While it is the most prevalent form of cancer, skin cancer is highly preventable. Talk to your family about the following tips from the American Academy of Dermatology to protect your skin from the sun’s damaging ultraviolet rays and reduce your risk of skin cancer.

  • Seek shade when appropriate, remembering that the sun’s rays are strongest between 10 a.m. and 2 p.m.
  • Wear protective clothing, such as a lightweight long-sleeved shirt, pants, a wide-brimmed hat and sunglasses.
  • Generously apply a broad-spectrum, water-resistant sunscreen with an SPF of 30 or higher.

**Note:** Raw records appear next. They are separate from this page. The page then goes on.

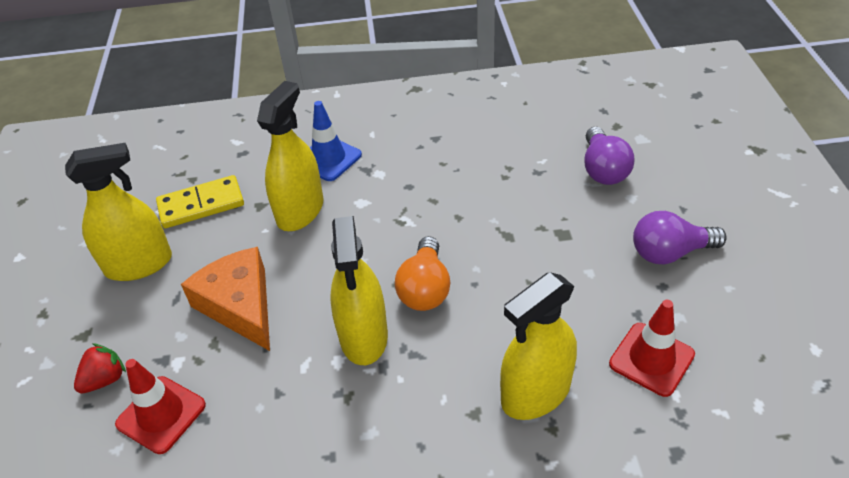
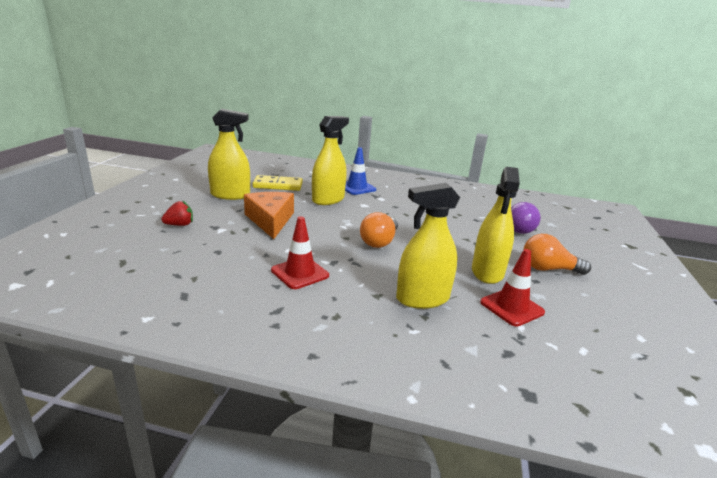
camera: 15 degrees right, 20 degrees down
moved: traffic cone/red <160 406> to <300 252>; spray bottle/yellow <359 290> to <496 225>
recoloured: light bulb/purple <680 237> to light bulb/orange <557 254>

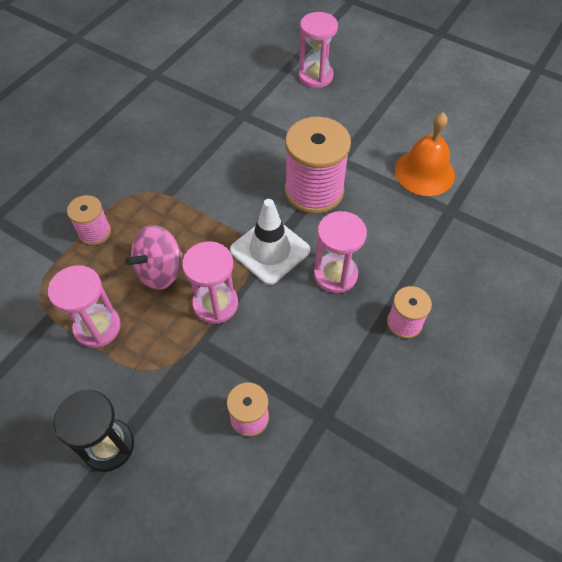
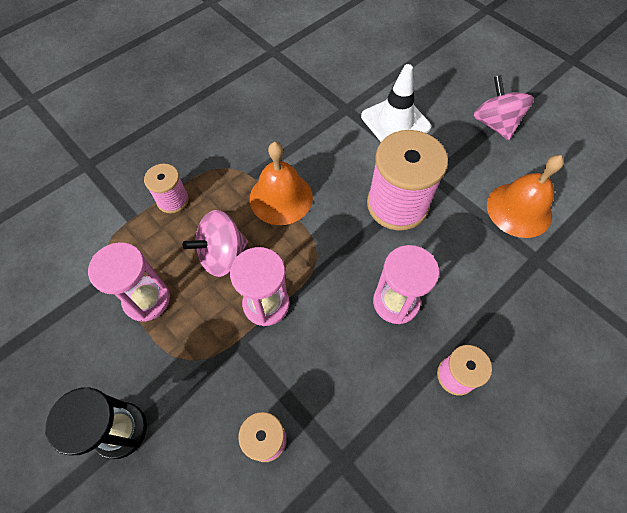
camera: 15 degrees right, 5 degrees up
removed: hourglass/pink <318 50>
added: bell/orange <281 183>; spinning top/pink <504 107>
moved: traffic cone/white <270 242> to <396 103>

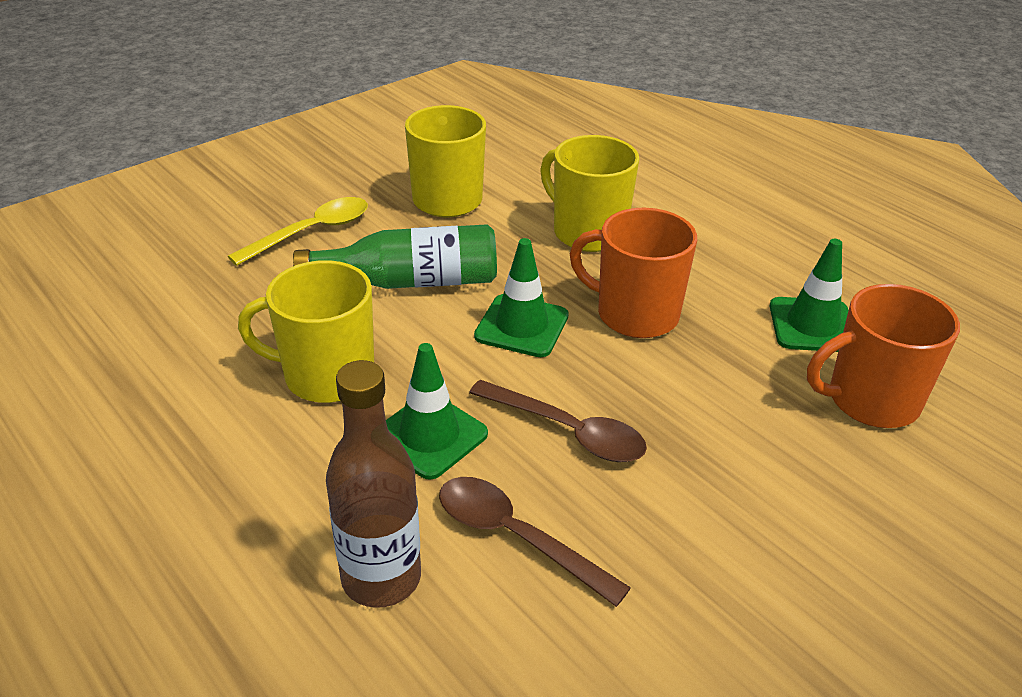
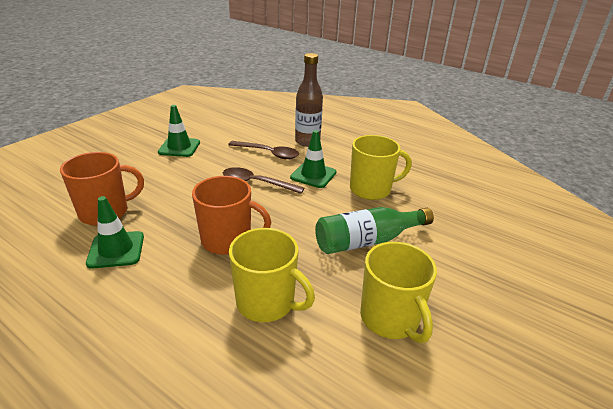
camera: 165 degrees right, 5 degrees down
removed: spoon/yellow <298 231>
moved: traffic cone/green <521 297> to <179 131>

Broad-spectrum sunscreen provides protection from both UVA and UVB rays.
    • Use sunscreen whenever you are going to be outside, even on cloudy days.
    • Apply enough sunscreen to cover all exposed skin. Most adults need about 1 ounce – or enough to fill a shot glass – to fully cover their body.
    • Don’t forget to apply to the tops of your feet, your neck, your ears and the top of your head.
  • When outdoors, reapply sunscreen every two hours, or after swimming or sweating.
  • Use extra caution near water, snow and sand, as they reflect the damaging rays of the sun, which can increase your chance of sunburn.
  • Avoid tanning beds. Ultraviolet light from tanning beds can cause skin cancer and premature skin aging.
  • Perform regular skin self-exams to detect skin cancer early and see a board-certified dermatologist if you notice new or suspicious spots on your skin, or anything changing, itching or bleeding.